Roadless Rule Attack in the Senate

So why don't we address the maintenance backlog on the already existing roads first before adding this huge workload to agencies that are already underfunded? If this was truly about wildfire prevention, they wouldn't be trying to starve the FS and other relevant agencies while adding an enormous workload for them. If you're for this because you want to be able to drive all over the forests then I can at least understand your perspective...but let's not pretend the politicians supporting this amendment really care about YOUR access. They want it open for commercial use.They've given us example after example the last several years they have no appreciation for our forests and wild places.
I agree with the first part of your statement, but see it the opposite with the last portion. I'm not saying we need to go punch a bunch of new roads in, but right now (in WA) there are hundreds of thousands of acres of unmanaged and overgrown forest, with plenty of closed roads already there, because they STOPPED commercial use. If they fire back up, the forest gets managed and thinned, animals come back, and the public has access.
 
Fires.

Fires that burn the soil in such an inferno that it decomposes everything down to bear mineral earth, spread through crown fires that race across the tops of the forest at tens or hundreds of miles per hour.
You know, it is funny because a good fire is one that burns down to bear earth. At least up here they will give 30 years of good browse (10-40 years after).
I'm using it exactly as intended.

Those who want to kill off hunting are the same people funding and orchestrating roadless rules - and they're the same people funding and orchestrating wolf reintroductions and anti-gun laws.

They always push these things while wearing a mask of benevolence.

Because it suckers in the Karens and "useful idiots" at the local level - by convincing them they're all just being good people. It's the very definition of how you manipulate useful idiots - just organize them from behind a mask of benevolence.

Each of these issues is simply a salami-slice approach along tentacles that reach back to the same root ideology. Google any of the ones mentioned and add in "Agenda 2030" or the Tides Foundation, and you'll find their leadership and money are all interconnected. And the higher you get from the local Karens, the more intense and narrow those connections become.
The people who advocate for turning every inch of land into industrial production are the ones trying to scrap the roadless rule. They use useful idiots to propagate their propaganda while intending to strip everything. There agenda is to make you utterly dependent on corporations for everything, a Jim Crow for all social structure, while they sell our resources to China.

At least that is as accurate as your position.
 
The number of folks who think this bill is actually meant to help the common person access govt held lands is astounding.

▸ **EXERCISE DATA**
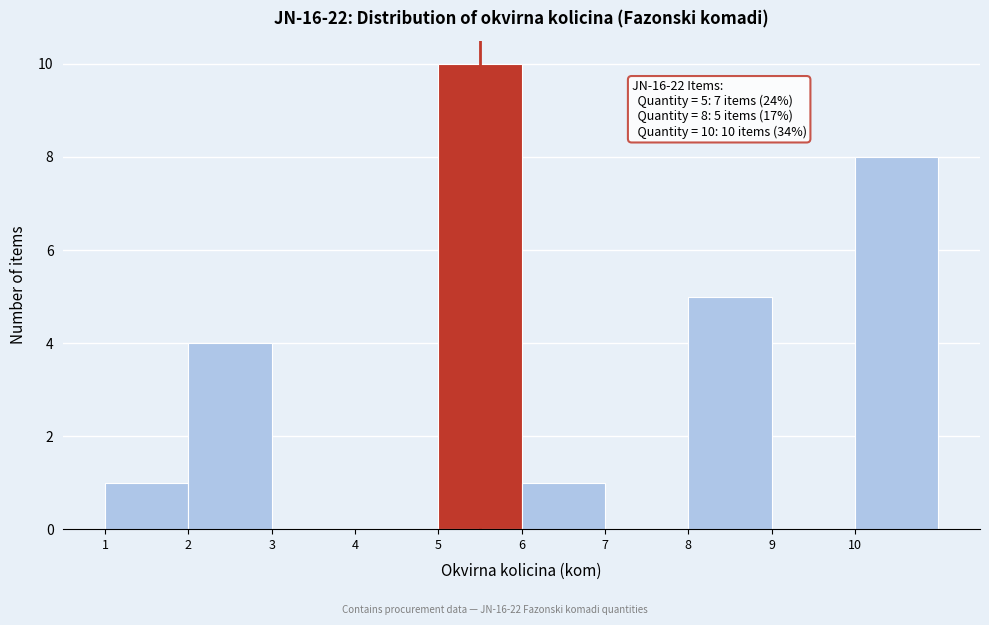

Which range on the x-axis has the tallest bar?

5 to 6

▸ **EXERCISE TASKS**
1. In the roadless rule thread, how fast are the crown fires said to race across the tops of the forest?
2. Translate this sentence from the roadless rule thread into Spanish: "They always push these things while wearing a mask of benevolence."
3. Please carry on the roadless rule thread from its final post, ignoring the data.

▸ **RESPONSES BY TASK**
1. At tens or hundreds of miles per hour.

2. Siempre impulsan estas cosas mientras llevan una máscara de benevolencia.

3.
Do you all sleep through what happens in Congress these days? They have no intention of helping the citizens- this is a more easily palatable way to push big commercial interests into public lands and move towards selling that land for future data centers, or whatever the current land-needing commodity is from the private sector.

Simple, basic research into previous bills pushed by the folks supporting this one should make it very clear.
 
How will this impact hunters Please explain why hunters should oppose this legislation. The text of the proposed change doesn't make it clear to me.
Your arguments in favor are mostly true. Sometimes fire prevention is bundled with timber harvest that's not really justified for example in areas where dense stands of timber extremely rare and harvesting them is going to screw game animals for thermal cover.

But the real argument against it is if you're very young and healthy, or you have kids who are they should be able to launch on a long distance expedition on foot without some old dude beating them to the spot in a pick up truck.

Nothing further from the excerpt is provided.